Emily Lakdawalla • Mar 12, 2013
Checking in on Jupiter
When I'm looking for current pictures of Jupiter, there are three names that come to mind: Damian Peach, Anthony Wesley, and Christopher Go. These three amateurs specialize in photographing the planets. Together with lots of other amateurs they are building an invaluable record of Jupiter's changing face. The telescopes and equipment that they use for planet imaging are obviously of high quality but they are not outlandishly large -- Peach, Wesley, and Go are all using 14-inch (35-cm) telescopes (give or take a few cm) for their imaging. Their hobbies cost them roughly the same amount of money that other people might spend on a motorcycle or speedboat. Yet they are exploring the planets, and providing ongoing, night-after-night coverage that no professional can match. Here's what Jupiter looked like, a couple of months ago, near its opposition:
I spent a pleasurable day yesterday trawling Damian Peach's Jupiter photo archives. Here's a look at Jupiter from each of its last four oppositions. I picked two photos from each of the 2009, 2010, 2011, and 2012 oppositions, showing approximately opposite faces of Jupiter. Astonishingly, many of these photos were taken from his home in Selsey, West Sussex, in the United Kingdom, a country not known for having regularly cloudless skies (though Peach says that this town, which is on a promontory on the southern coast of England, enjoys clearer skies than typical UK locations). Peach also regularly visits an observing site in Barbados, which must be nice!

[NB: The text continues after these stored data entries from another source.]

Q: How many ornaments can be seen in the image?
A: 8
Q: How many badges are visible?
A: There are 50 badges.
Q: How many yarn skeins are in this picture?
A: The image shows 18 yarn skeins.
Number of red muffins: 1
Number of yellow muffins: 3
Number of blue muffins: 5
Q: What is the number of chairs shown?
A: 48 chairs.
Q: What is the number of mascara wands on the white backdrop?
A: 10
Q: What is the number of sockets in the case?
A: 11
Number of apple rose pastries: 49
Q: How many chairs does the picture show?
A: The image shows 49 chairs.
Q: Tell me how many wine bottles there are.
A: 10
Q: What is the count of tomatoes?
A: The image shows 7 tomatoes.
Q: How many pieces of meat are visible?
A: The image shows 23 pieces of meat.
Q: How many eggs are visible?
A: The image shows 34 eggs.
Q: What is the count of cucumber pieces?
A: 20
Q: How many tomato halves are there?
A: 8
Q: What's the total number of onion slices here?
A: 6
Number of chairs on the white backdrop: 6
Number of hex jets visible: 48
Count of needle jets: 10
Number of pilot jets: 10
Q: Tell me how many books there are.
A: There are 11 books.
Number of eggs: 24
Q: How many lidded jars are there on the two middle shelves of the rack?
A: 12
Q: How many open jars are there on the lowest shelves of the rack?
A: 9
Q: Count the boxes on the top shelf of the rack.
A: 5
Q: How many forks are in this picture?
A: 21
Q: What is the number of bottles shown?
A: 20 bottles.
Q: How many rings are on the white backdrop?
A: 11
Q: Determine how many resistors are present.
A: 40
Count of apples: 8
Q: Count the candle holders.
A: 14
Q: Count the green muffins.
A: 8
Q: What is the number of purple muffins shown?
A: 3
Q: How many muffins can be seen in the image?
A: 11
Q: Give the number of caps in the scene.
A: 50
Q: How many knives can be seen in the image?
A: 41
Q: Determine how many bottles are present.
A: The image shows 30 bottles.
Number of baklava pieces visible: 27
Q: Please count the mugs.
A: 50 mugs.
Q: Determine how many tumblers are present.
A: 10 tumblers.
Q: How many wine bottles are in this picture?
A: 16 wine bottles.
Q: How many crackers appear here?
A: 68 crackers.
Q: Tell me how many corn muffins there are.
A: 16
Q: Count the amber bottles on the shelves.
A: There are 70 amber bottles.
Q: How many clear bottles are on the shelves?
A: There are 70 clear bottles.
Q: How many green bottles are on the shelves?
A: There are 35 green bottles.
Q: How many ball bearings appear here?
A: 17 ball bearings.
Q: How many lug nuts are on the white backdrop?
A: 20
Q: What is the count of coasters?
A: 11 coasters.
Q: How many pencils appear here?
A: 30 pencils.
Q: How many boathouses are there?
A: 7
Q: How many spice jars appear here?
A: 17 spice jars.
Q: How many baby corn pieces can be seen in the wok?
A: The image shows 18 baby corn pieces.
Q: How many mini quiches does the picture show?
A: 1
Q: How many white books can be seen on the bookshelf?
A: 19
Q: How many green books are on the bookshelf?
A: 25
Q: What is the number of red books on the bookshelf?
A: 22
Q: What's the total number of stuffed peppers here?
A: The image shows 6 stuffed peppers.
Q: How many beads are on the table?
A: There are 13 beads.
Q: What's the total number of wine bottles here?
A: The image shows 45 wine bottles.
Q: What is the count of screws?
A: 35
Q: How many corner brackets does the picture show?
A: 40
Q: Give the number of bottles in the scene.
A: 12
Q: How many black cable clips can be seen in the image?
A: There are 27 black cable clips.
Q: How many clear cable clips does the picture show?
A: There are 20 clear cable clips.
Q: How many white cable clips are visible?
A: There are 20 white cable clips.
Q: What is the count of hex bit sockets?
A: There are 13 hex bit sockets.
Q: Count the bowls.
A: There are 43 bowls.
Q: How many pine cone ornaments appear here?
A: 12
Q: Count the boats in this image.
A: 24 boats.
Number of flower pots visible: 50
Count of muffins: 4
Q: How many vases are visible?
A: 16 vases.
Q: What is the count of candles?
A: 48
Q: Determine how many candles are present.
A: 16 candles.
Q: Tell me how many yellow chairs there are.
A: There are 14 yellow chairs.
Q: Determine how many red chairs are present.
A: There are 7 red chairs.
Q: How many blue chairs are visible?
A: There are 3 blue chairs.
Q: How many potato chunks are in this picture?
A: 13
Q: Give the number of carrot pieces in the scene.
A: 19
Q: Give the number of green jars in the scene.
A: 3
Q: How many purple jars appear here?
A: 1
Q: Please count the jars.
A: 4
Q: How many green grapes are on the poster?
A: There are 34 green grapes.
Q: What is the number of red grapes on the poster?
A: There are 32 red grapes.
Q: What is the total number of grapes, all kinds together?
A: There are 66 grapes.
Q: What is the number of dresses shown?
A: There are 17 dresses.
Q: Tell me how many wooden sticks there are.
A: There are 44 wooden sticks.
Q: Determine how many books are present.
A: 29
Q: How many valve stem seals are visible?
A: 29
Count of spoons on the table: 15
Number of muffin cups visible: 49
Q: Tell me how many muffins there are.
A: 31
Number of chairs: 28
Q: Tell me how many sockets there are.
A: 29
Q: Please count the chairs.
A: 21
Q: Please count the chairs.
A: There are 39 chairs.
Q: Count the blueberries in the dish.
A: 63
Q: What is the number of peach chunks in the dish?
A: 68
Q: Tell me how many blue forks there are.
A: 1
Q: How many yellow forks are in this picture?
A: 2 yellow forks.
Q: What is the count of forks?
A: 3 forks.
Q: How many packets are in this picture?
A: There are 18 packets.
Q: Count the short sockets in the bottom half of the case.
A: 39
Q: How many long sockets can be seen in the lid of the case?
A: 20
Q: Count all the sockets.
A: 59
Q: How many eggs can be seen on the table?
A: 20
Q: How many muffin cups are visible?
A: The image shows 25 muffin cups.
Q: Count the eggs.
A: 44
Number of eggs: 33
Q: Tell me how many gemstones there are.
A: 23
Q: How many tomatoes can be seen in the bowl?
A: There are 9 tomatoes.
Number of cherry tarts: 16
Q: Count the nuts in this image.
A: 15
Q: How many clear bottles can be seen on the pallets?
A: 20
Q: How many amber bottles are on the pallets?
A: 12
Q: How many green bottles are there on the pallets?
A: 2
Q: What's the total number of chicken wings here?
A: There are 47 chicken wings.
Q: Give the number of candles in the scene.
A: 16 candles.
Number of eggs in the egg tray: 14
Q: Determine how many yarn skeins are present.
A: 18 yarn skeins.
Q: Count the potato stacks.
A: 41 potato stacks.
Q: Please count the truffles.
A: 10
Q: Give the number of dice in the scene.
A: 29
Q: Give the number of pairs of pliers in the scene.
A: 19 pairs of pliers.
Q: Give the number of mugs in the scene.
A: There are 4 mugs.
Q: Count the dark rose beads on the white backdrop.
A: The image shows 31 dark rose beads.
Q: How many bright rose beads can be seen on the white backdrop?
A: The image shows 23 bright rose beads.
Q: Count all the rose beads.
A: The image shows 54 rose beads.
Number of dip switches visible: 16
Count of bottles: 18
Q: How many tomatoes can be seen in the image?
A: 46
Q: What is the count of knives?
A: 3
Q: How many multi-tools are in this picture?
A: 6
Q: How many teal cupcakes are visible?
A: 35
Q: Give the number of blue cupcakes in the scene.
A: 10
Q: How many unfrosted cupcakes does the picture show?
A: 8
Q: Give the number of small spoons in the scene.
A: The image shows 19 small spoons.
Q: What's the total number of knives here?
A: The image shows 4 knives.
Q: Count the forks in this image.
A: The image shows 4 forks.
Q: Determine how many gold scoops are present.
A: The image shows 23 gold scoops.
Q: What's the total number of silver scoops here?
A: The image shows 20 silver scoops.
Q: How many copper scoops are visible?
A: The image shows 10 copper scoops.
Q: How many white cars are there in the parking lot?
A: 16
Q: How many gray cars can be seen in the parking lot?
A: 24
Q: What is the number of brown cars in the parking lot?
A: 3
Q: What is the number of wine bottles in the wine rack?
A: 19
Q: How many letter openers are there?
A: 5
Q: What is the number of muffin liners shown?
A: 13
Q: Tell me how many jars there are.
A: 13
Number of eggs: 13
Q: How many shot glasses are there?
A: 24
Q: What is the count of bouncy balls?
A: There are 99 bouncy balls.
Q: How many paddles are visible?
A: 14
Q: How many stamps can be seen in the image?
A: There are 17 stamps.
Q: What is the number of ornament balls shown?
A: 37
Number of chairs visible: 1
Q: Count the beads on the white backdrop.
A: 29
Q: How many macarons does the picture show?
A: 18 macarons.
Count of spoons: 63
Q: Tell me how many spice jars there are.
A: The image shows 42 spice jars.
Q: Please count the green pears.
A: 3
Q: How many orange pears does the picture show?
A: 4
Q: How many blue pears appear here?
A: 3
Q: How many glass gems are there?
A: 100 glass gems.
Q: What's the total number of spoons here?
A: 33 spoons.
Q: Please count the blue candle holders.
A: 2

The changes from year to year are just fascinating. I've written before about the disappearance and reappearance of Jupiter's South Equatorial Belt, which is probably the most obvious of the time-varying features visible here. But there is so much more to see. Look at the region to the left of the Great Red Spot. Is it turbulent like when Cassini passed by, or smooth like when New Horizons passed by? Look at the color and banding within the Red Spot. Look, too, at the color of the Little Red Spot (also known as Oval BA). In 2009 and 2012 you can see that there's actually another Red Spot in Jupiter's northern hemisphere, a bit smaller than Oval BA. Check a red belt in any location in one year and see how different it appears in other years. The variety in the appearance of the northern hemisphere from year to year is fascinating.
For a bit more historical perspective, compare the views above to these six global views from the Pioneers, Voyagers, Cassini, and New Horizons:
I am glad there are amateur astronomers keeping an eye on Jupiter!